= Angústias A.C. =

Portuguese athletic club

Angústias Atlético Clube (commonly shortened as Angústias AC), is an athletic club and football team founded in 1923, on the island of Faial in the Portuguese archipelago of the Azores.

==History==
Founded on 6 January 1923, by founding partners Jaime Maria Soares de Melo, Manuel Inácio Cardoso, João da Cruz Cristiano, João Taves, José Francisco da Câmara, José Avelar da Costa Nunes, João Caetano da Rocha, Francisco Rodrigues da Sousa, Guilherme Mederios da Rosa and Adolfo de Sousa Wenceslau.

It was the second sports club on the island of Faial created to practice football, competing directly with the Fayal Sport Clube.
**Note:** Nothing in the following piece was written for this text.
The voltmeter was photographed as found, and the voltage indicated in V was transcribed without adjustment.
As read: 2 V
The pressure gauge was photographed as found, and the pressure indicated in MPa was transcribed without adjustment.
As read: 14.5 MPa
The interest to create a new team developed following the three football games that occurred in the summer of 1922, between Fayal Sport and the Casa Pia Atlético Clube. Further, at the time, a dissidence had developed against Fayal Sport, driving initiative for a new team.
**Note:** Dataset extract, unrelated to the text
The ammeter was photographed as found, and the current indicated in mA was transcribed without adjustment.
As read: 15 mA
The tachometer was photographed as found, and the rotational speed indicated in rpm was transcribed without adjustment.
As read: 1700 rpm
"The idea to constitute a club in the populous parish of Angústias imposed itself. There was enthusiasm in the parish, sportsmen were not missing and interest abound, lacking, simply, a decision. The opportunity could not be lost and so they resorted to a clever politico-sporting maneuver that was unleashed. One of the most dedicated and influential partners broke away from the Fayal Sport Club. He contacted the Angustienses, joined them and soon after came the Angústias Athletic Club...Mr. Manuel Stattmiler Saldanha e Albuqueruqe, entrusted with this task, chaired the first board of the AAC (1923), withdrawing soon after and resuming his activity in FSC."
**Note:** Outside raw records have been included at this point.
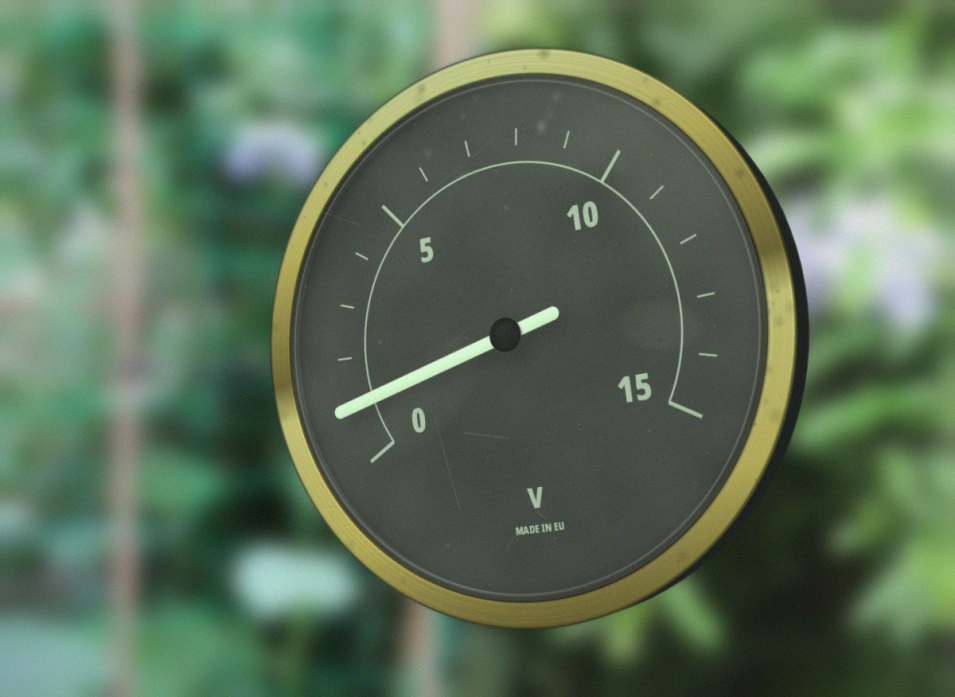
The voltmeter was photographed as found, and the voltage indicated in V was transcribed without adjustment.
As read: 1 V
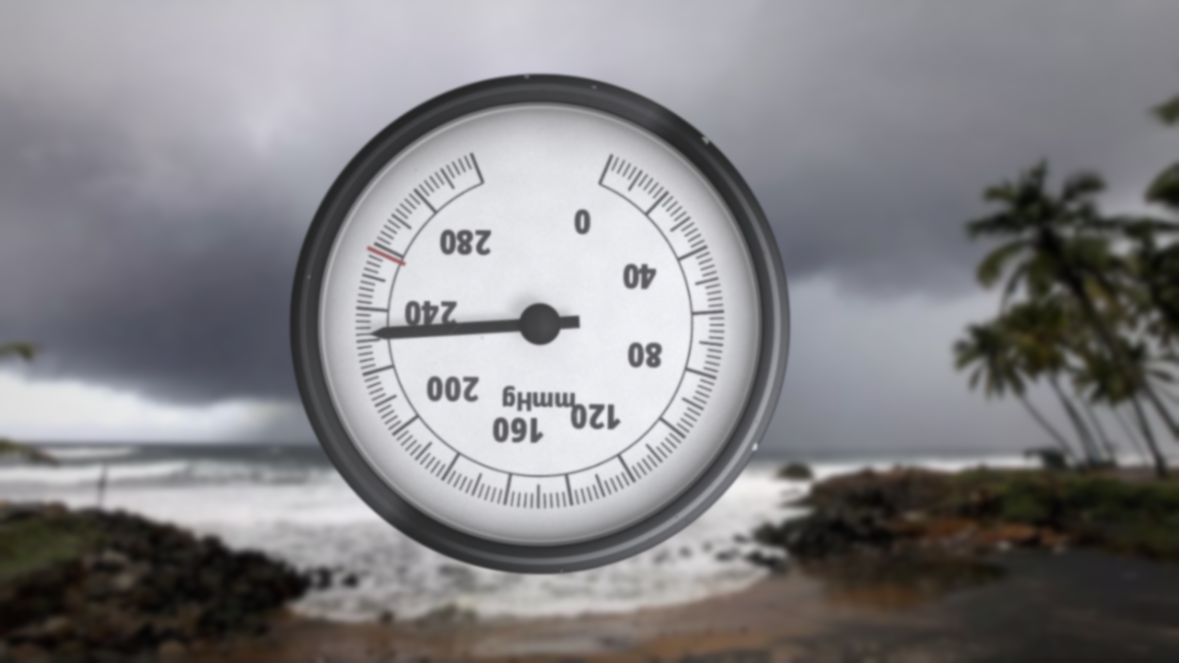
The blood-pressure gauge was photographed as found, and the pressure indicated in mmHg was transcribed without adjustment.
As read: 232 mmHg
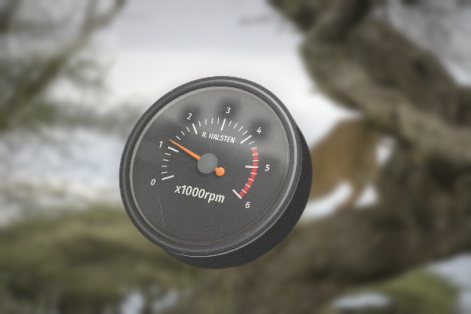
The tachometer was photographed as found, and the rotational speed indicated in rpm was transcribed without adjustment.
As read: 1200 rpm
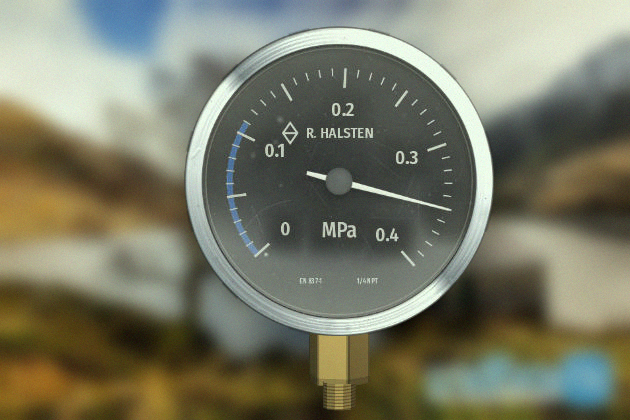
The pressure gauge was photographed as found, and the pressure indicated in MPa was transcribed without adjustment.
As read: 0.35 MPa
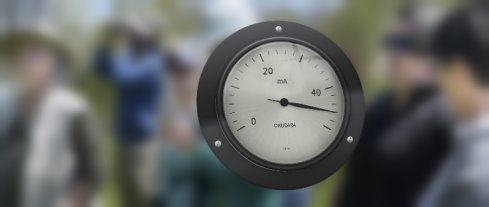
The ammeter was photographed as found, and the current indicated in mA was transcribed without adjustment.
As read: 46 mA
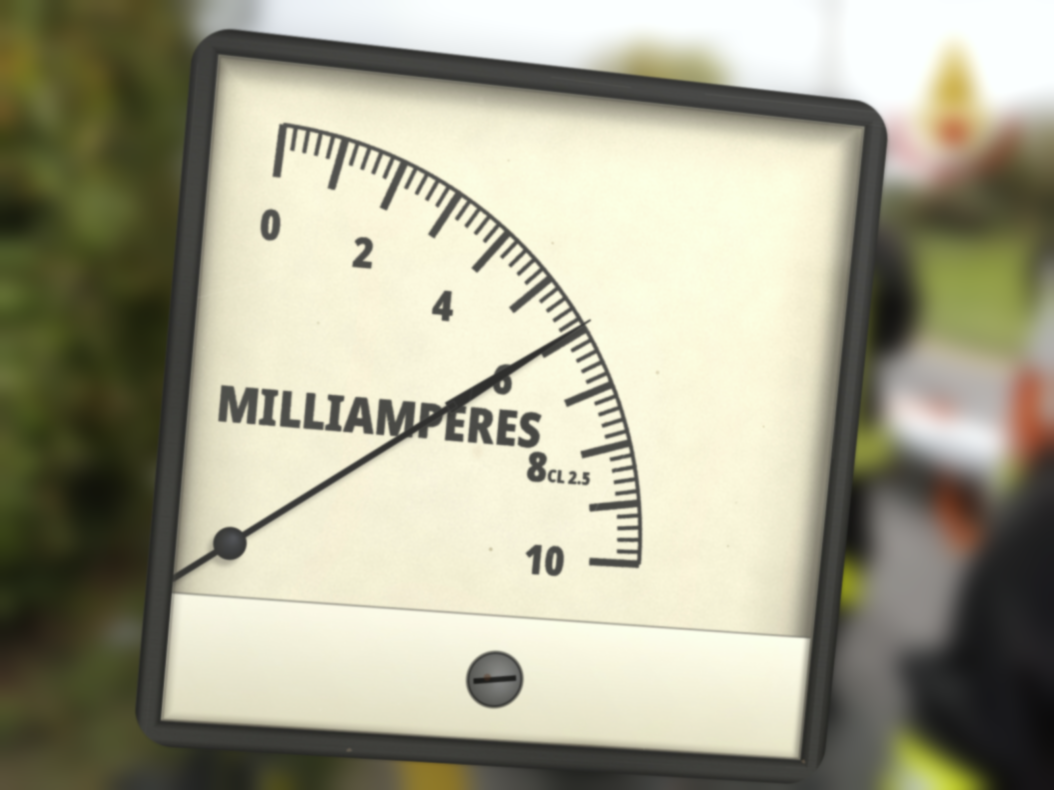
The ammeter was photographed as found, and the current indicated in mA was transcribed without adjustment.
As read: 5.9 mA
Its first president does not figure in the Machiavellian maneuver that created the club. Jaime Maria Soares de Melo, professor of Escola Normal da Horta, president of the Câmara Municipal and council administrator/provisioner of the Santa Casa da Misericórdia, was considered the Father of Atlético. It was during his term that club's anthem (with lyrics by Ana Adelina Bettencourt da Costa Nunes and music by maestro Francisco Xavier Simaria) was established, the team became public institution, and two years after its founding, an education and sport program was founded by the group.

In the following 81 years the group became an important part of the sporting culture on the island.